Dans un biopic de velours

Un vieux couple dans sa cuisine déjeune paisiblement d’un oeuf à la coque, en se chamaillant avec une habitude qu’on imagine polie par les ans. Un des deux conjoints reproche à l’autre, également déclinant, l’égoïsme qui l’a habité toute sa vie.
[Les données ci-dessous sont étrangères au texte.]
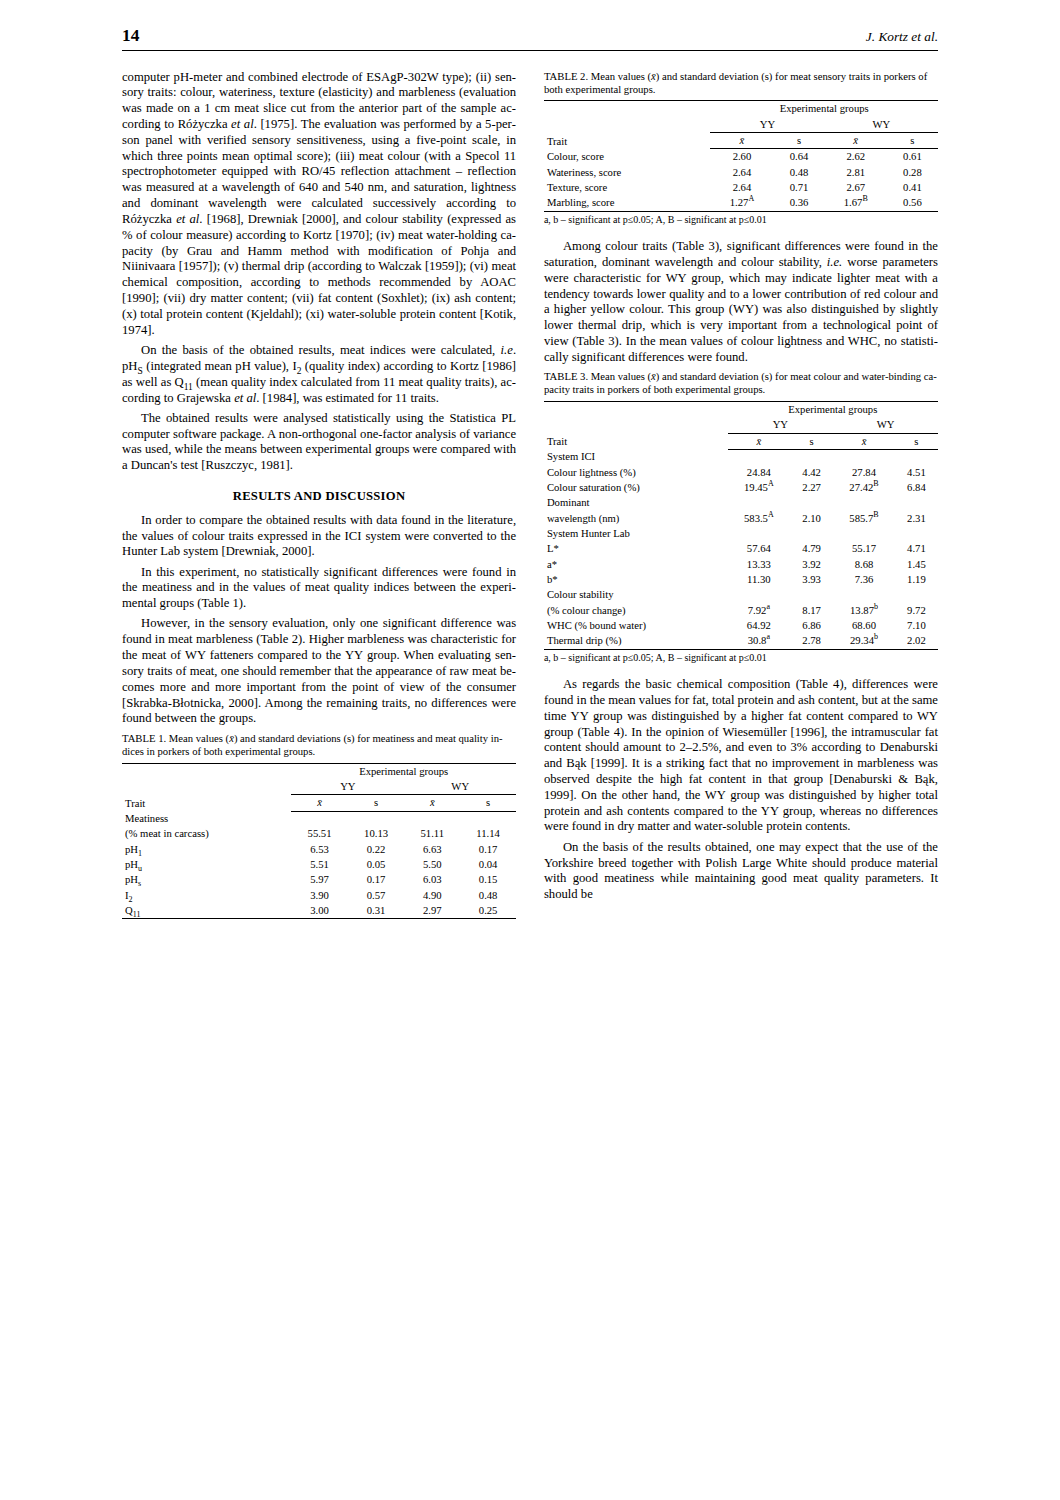14 J. Kortz et al.
computer pH-meter and combined electrode of ESAgP-302W type); (ii) sensory traits: colour, wateriness, texture (elasticity) and marbleness (evaluation was made on a 1 cm meat slice cut from the anterior part of the sample according to Różyczka et al. [1975]. The evaluation was performed by a 5-person panel with verified sensory sensitiveness, using a five-point scale, in which three points mean optimal score); (iii) meat colour (with a Specol 11 spectrophotometer equipped with RO/45 reflection attachment – reflection was measured at a wavelength of 640 and 540 nm, and saturation, lightness and dominant wavelength were calculated successively according to Różyczka et al. [1968], Drewniak [2000], and colour stability (expressed as % of colour measure) according to Kortz [1970]; (iv) meat water-holding capacity (by Grau and Hamm method with modification of Pohja and Niinivaara [1957]); (v) thermal drip (according to Walczak [1959]); (vi) meat chemical composition, according to methods recommended by AOAC [1990]; (vii) dry matter content; (vii) fat content (Soxhlet); (ix) ash content; (x) total protein content (Kjeldahl); (xi) water-soluble protein content [Kotik, 1974].
On the basis of the obtained results, meat indices were calculated, i.e. pHS (integrated mean pH value), I2 (quality index) according to Kortz [1986] as well as Q11 (mean quality index calculated from 11 meat quality traits), according to Grajewska et al. [1984], was estimated for 11 traits.
The obtained results were analysed statistically using the Statistica PL computer software package. A non-orthogonal one-factor analysis of variance was used, while the means between experimental groups were compared with a Duncan's test [Ruszczyc, 1981].
RESULTS AND DISCUSSION
In order to compare the obtained results with data found in the literature, the values of colour traits expressed in the ICI system were converted to the Hunter Lab system [Drewniak, 2000].
In this experiment, no statistically significant differences were found in the meatiness and in the values of meat quality indices between the experimental groups (Table 1).
However, in the sensory evaluation, only one significant difference was found in meat marbleness (Table 2). Higher marbleness was characteristic for the meat of WY fatteners compared to the YY group. When evaluating sensory traits of meat, one should remember that the appearance of raw meat becomes more and more important from the point of view of the consumer [Skrabka-Błotnicka, 2000]. Among the remaining traits, no differences were found between the groups.
TABLE 1. Mean values ( x̄ ) and standard deviations (s) for meatiness and meat quality indices in porkers of both experimental groups.
| Trait | Experimental groups |
| --- | --- |
| YY | WY |
| x̄ | s | x̄ | s |
| Meatiness | | | | |
| (% meat in carcass) | 55.51 | 10.13 | 51.11 | 11.14 |
| pH 1 | 6.53 | 0.22 | 6.63 | 0.17 |
| pH u | 5.51 | 0.05 | 5.50 | 0.04 |
| pH s | 5.97 | 0.17 | 6.03 | 0.15 |
| I 2 | 3.90 | 0.57 | 4.90 | 0.48 |
| Q 11 | 3.00 | 0.31 | 2.97 | 0.25 |
TABLE 2. Mean values ( x̄ ) and standard deviation (s) for meat sensory traits in porkers of both experimental groups.
| Trait | Experimental groups |
| --- | --- |
| YY | WY |
| x̄ | s | x̄ | s |
| Colour, score | 2.60 | 0.64 | 2.62 | 0.61 |
| Wateriness, score | 2.64 | 0.48 | 2.81 | 0.28 |
| Texture, score | 2.64 | 0.71 | 2.67 | 0.41 |
| Marbling, score | 1.27 A | 0.36 | 1.67 B | 0.56 |
a, b – significant at p≤0.05; A, B – significant at p≤0.01
Among colour traits (Table 3), significant differences were found in the saturation, dominant wavelength and colour stability, i.e. worse parameters were characteristic for WY group, which may indicate lighter meat with a tendency towards lower quality and to a lower contribution of red colour and a higher yellow colour. This group (WY) was also distinguished by slightly lower thermal drip, which is very important from a technological point of view (Table 3). In the mean values of colour lightness and WHC, no statistically significant differences were found.
TABLE 3. Mean values ( x̄ ) and standard deviation (s) for meat colour and water-binding capacity traits in porkers of both experimental groups.
| Trait | Experimental groups |
| --- | --- |
| YY | WY |
| x̄ | s | x̄ | s |
| System ICI | | | | |
| Colour lightness (%) | 24.84 | 4.42 | 27.84 | 4.51 |
| Colour saturation (%) | 19.45 A | 2.27 | 27.42 B | 6.84 |
| Dominant | | | | |
| wavelength (nm) | 583.5 A | 2.10 | 585.7 B | 2.31 |
| System Hunter Lab | | | | |
| L* | 57.64 | 4.79 | 55.17 | 4.71 |
| a* | 13.33 | 3.92 | 8.68 | 1.45 |
| b* | 11.30 | 3.93 | 7.36 | 1.19 |
| Colour stability | | | | |
| (% colour change) | 7.92 a | 8.17 | 13.87 b | 9.72 |
| WHC (% bound water) | 64.92 | 6.86 | 68.60 | 7.10 |
| Thermal drip (%) | 30.8 a | 2.78 | 29.34 b | 2.02 |
a, b – significant at p≤0.05; A, B – significant at p≤0.01
As regards the basic chemical composition (Table 4), differences were found in the mean values for fat, total protein and ash content, but at the same time YY group was distinguished by a higher fat content compared to WY group (Table 4). In the opinion of Wiesemüller [1996], the intramuscular fat content should amount to 2–2.5%, and even to 3% according to Denaburski and Bąk [1999]. It is a striking fact that no improvement in marbleness was observed despite the high fat content in that group [Denaburski & Bąk, 1999]. On the other hand, the WY group was distinguished by higher total protein and ash contents compared to the YY group, whereas no differences were found in dry matter and water-soluble protein contents.
On the basis of the results obtained, one may expect that the use of the Yorkshire breed together with Polish Large White should produce material with good meatiness while maintaining good meat quality parameters. It should be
Cette scène, qui entame le film de Lloyd, n’est pas sans rappeler l’une des dernières du J. Edgar de Clint Eastwood. Les points communs entre les deux films sont plutôt nombreux : la fascination pour des personnalités politiques ultra-conservatrices, l’amour du pouvoir et la solitude qui se creuse autour de l’homme d’État vieillissant, la structure en flash-back qui remémore à partir de cette vieillesse un itinéraire volontaire et obsessionnel – jeunesse laborieuse et peu sociale, ascension, ivresse du pouvoir, puis déclin – et même l’attention portée à l’imitation de la voix du personnage historique. Dans les deux cas aussi, l’histoire d’amour a la part belle. D’une part entre Hoover et Tolson, de l’autre entre Margareth Thatcher et son mari Denis.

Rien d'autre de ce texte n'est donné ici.